##### 文章

0108. Convert Sorted Array to Binary Search Tree - chasel2361/leetcode GitHub Wiki

Given an array where elements are sorted in ascending order, convert it to a height balanced BST.
For this problem, a height-balanced binary tree is defined as a binary tree in which the depth of the two subtrees of every node never differ by more than 1.

Example:
Given the sorted array: [-10,-3,0,5,9],
One possible answer is: [0,-3,9,-10,null,5], which represents the following height balanced BST:

這題要求將排序過的陣列轉換成高度平衡的二元搜尋樹，若要達成高度平衡，根就必須選擇中位數，左右子樹的根也必須為其範圍內的中位數

[1] 如果個數為偶數，中位數就取中間兩個數較小者
[2] 左子樹的選取範圍從 l 到 m - 1
[3] 右子樹的選取範圍從 m + 1 到 r
[4] 如果 l > r 表示到盡頭了

class Solution:
    def sortedArrayToBST(self, nums: List[int]) -> TreeNode:
        if not nums or len(nums) == 0: return None
        return self.getNode(0, len(nums) - 1, nums)
        
    def getNode(self, l, r, nums):
        if l > r: return None  # [4]
        m = (l + r) // 2  # [1]
        root = TreeNode(nums[m])
        root.left = self.getNode(l, m - 1, nums)  # [2]
        root.right = self.getNode(m + 1, r, nums)  # [3]
        return root

這樣寫的時間複雜度為 O(N)，空間複雜度因遞迴的關係為 O(N)

##########
##### 清單

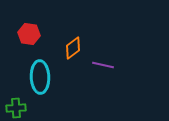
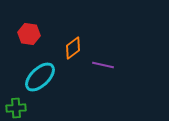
cyan ellipse: rotated 48 degrees clockwise
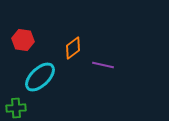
red hexagon: moved 6 px left, 6 px down
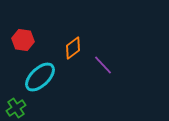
purple line: rotated 35 degrees clockwise
green cross: rotated 30 degrees counterclockwise
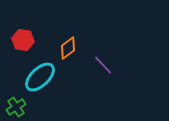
orange diamond: moved 5 px left
green cross: moved 1 px up
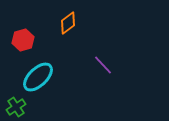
red hexagon: rotated 25 degrees counterclockwise
orange diamond: moved 25 px up
cyan ellipse: moved 2 px left
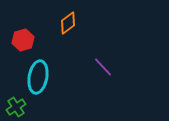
purple line: moved 2 px down
cyan ellipse: rotated 36 degrees counterclockwise
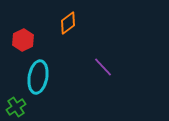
red hexagon: rotated 10 degrees counterclockwise
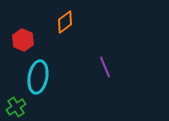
orange diamond: moved 3 px left, 1 px up
red hexagon: rotated 10 degrees counterclockwise
purple line: moved 2 px right; rotated 20 degrees clockwise
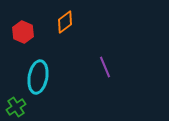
red hexagon: moved 8 px up
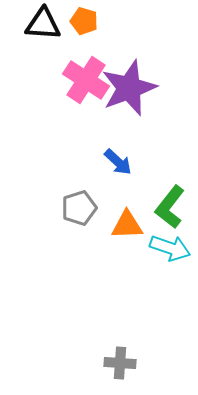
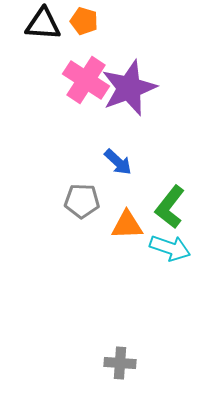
gray pentagon: moved 3 px right, 7 px up; rotated 20 degrees clockwise
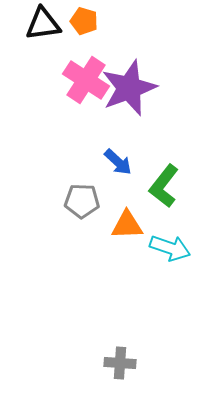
black triangle: rotated 12 degrees counterclockwise
green L-shape: moved 6 px left, 21 px up
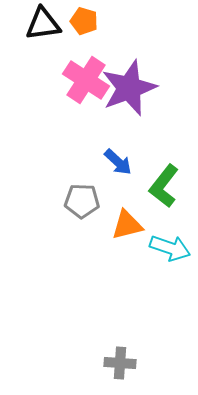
orange triangle: rotated 12 degrees counterclockwise
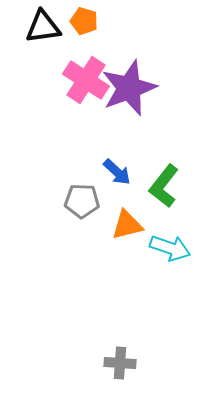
black triangle: moved 3 px down
blue arrow: moved 1 px left, 10 px down
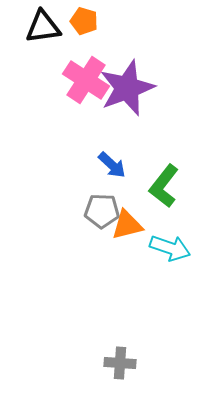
purple star: moved 2 px left
blue arrow: moved 5 px left, 7 px up
gray pentagon: moved 20 px right, 10 px down
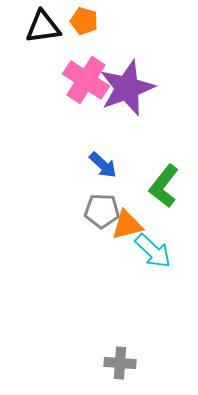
blue arrow: moved 9 px left
cyan arrow: moved 17 px left, 3 px down; rotated 24 degrees clockwise
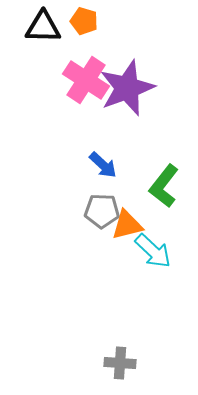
black triangle: rotated 9 degrees clockwise
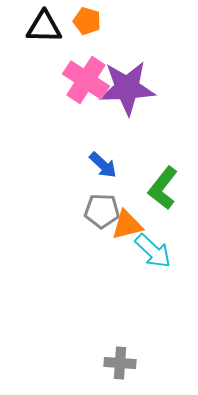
orange pentagon: moved 3 px right
black triangle: moved 1 px right
purple star: rotated 18 degrees clockwise
green L-shape: moved 1 px left, 2 px down
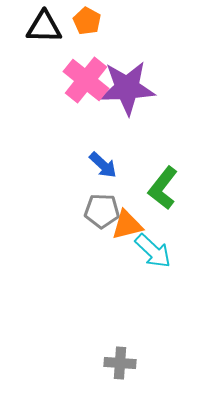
orange pentagon: rotated 12 degrees clockwise
pink cross: rotated 6 degrees clockwise
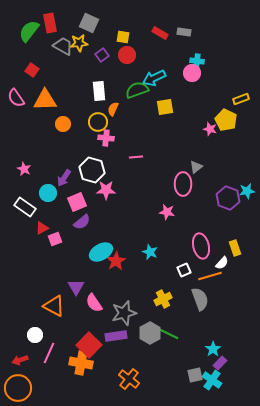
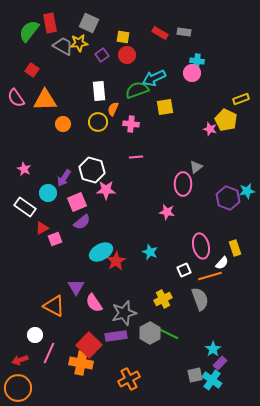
pink cross at (106, 138): moved 25 px right, 14 px up
orange cross at (129, 379): rotated 25 degrees clockwise
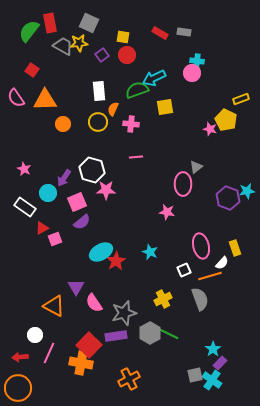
red arrow at (20, 360): moved 3 px up; rotated 14 degrees clockwise
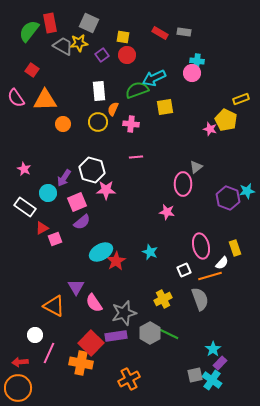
red square at (89, 345): moved 2 px right, 2 px up
red arrow at (20, 357): moved 5 px down
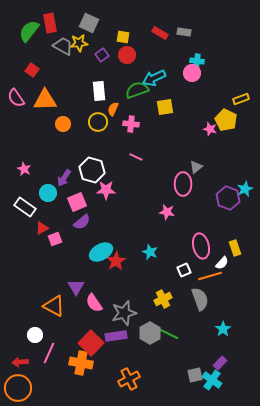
pink line at (136, 157): rotated 32 degrees clockwise
cyan star at (247, 191): moved 2 px left, 2 px up; rotated 14 degrees counterclockwise
cyan star at (213, 349): moved 10 px right, 20 px up
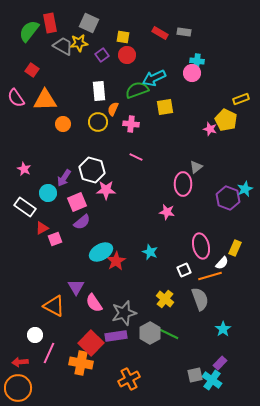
yellow rectangle at (235, 248): rotated 42 degrees clockwise
yellow cross at (163, 299): moved 2 px right; rotated 24 degrees counterclockwise
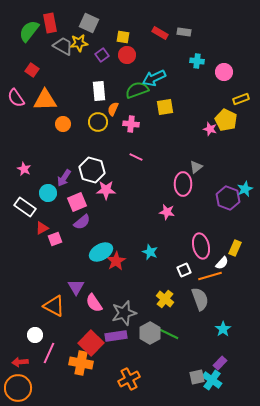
pink circle at (192, 73): moved 32 px right, 1 px up
gray square at (195, 375): moved 2 px right, 2 px down
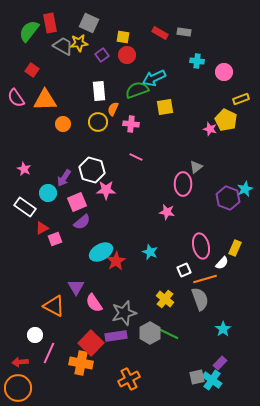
orange line at (210, 276): moved 5 px left, 3 px down
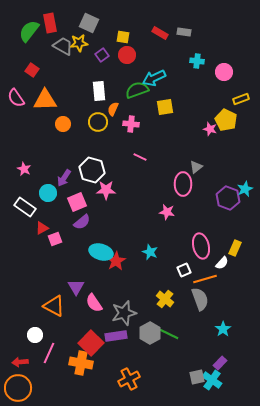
pink line at (136, 157): moved 4 px right
cyan ellipse at (101, 252): rotated 45 degrees clockwise
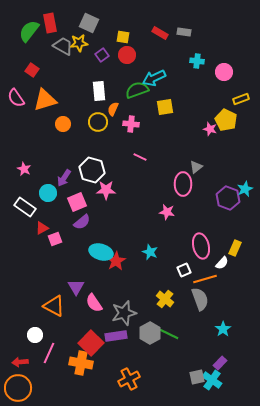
orange triangle at (45, 100): rotated 15 degrees counterclockwise
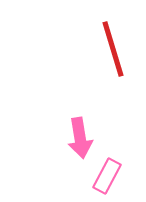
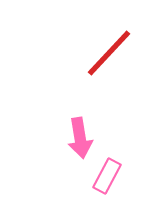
red line: moved 4 px left, 4 px down; rotated 60 degrees clockwise
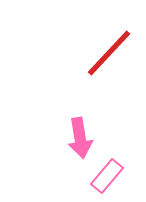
pink rectangle: rotated 12 degrees clockwise
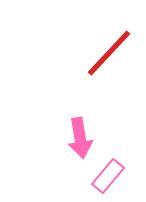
pink rectangle: moved 1 px right
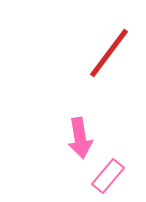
red line: rotated 6 degrees counterclockwise
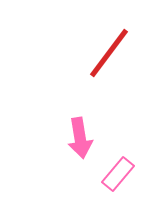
pink rectangle: moved 10 px right, 2 px up
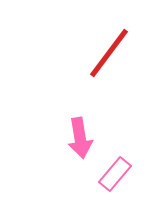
pink rectangle: moved 3 px left
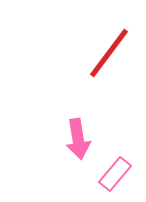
pink arrow: moved 2 px left, 1 px down
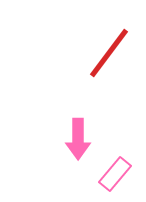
pink arrow: rotated 9 degrees clockwise
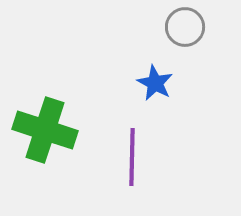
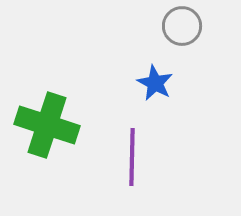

##########

問題設定:
根據文章，當陣列元素個數為偶數時，中位數要取哪一個數？

回答:
取中間兩個數中較小的那一個。